If the loan was for less than £5000 you may be able to make a claim for the money via the small claims court.
If the loan was for more than £5000 then you’ll need to seek independent legal advice, to find out how to try and get your money back.
If you decide that lending to your friend is simply too risky or that you can’t afford it then there may be a number of different ways that they could raise the funds.
A Budgeting loan from the Social Fund may be one option, this is an interest free loan for people who are already receiving certain benefits.
Alternatively, if they are trying to pay a bill they weren’t expecting then they can read our guide on how to deal with an unexpected expense for more options.
If one of a couple asked to borrow the money who is responsible for repaying the money owed.
i recently loaned a lot of money to a friend who i only knew for a few months (it is a silly idea). If someone is in debt it generally means they spend more than they earn. Only loan to someone if you really wouldn't mind them not paying it back... ever! Any way, I am now staring down the barrel of trying to organise a small claims court or changing our contract. I am so lost.

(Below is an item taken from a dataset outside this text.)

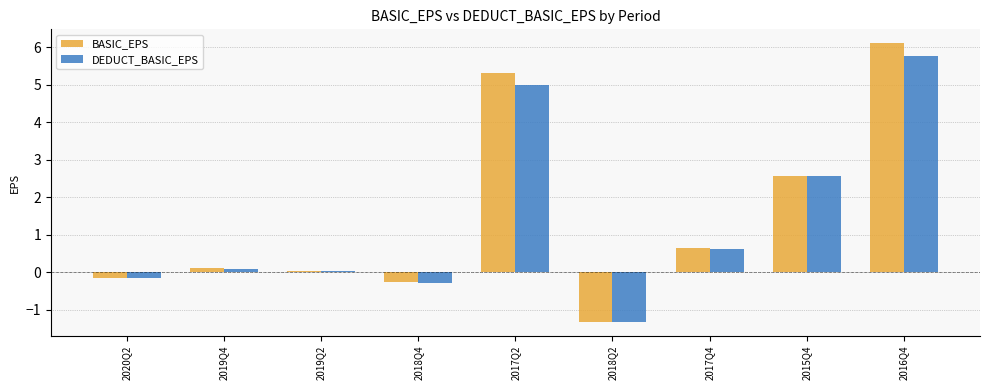

What is the minimum value for DEDUCT_BASIC_EPS?

-1.3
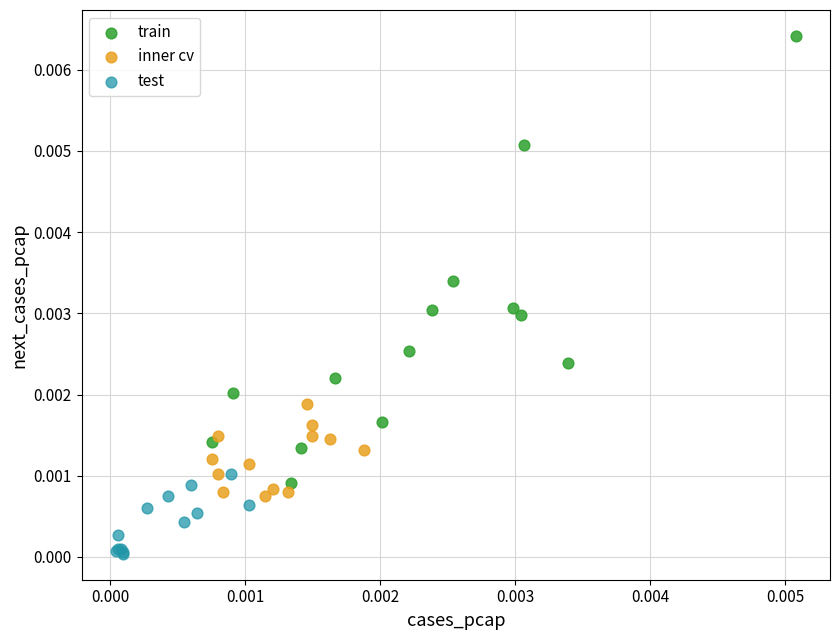

Which series has the widest spread of Y values?

train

I have made several serious mistakes in lending money to friends, and now recognise that I am vulnerable to wanting to 'rescue' friends from their errors. But in truth it helps no one. It only makes them avoid the issues they should be facing and they hardly ever repay. And I , as a financially fortunate person, should know better. Friends are best helped not by bailing them out, but by helping them through freindship to take responsibility for themselves, and stop relying on other people's savings. Elderly relations on the ropes are different, but then it is really a gift, rather than a loan. I do not lend to friends any more, but boy, it took me a long time to learn.
I gave a friend a grand this was 3 months ago and still got nothing back he hasn't even offered and I don't want to ask his wife dose;nt no he borrowed the money so I cant ask her for it he borrowed it so they got money to spend on holiday xx wat a fool am i
I loaned my sister money over a year ago and having real difficulty getting it back. the only proof I have is a bank statement, she is now refusing any kind of communication, is there anything that I can do
This is happening to me too. I gave a substantial amount to a close relative. He and his wife have stopped speaking to me and ignore me if we happen to be part of a gathering. He has told me not to contact him or her. What can I do ? I am now in great need of some of the cash. Small claims??? 'Put upon'
I Lent a friend a very very large amount of money(all legally drawn up by her solicitor). She still pays the interest on this every month but we are at the time where I am due to receive the entire amount back in October but she still has not got her finances in order to enable her to pay the sum borrowed .Of course im starting to twitch a bit now.. If I go back to the solicitor to recoup the money can I insist that she pays the legal fees as she is out of breach of the initial contract
Lending money, be it to family or friends, puts a totally different concept on the personal relationship between the loaner and the loanee. What you are doing is creating a financial relationship also where one person is the creditor and the other the debtor.
My personal advice is never to loan money nor borrow it from anybody other than a bank, to do so puts personal relationships at risk and will frequently end in tears, or worse
I lent money to my Mum....repeatedly between 1996 and this year. Never do it. Do not do it.
You don't get it back. You smile through Christmas burning with anger. It holds you back in life.
If anyone is reading this, never lend money to friends or family.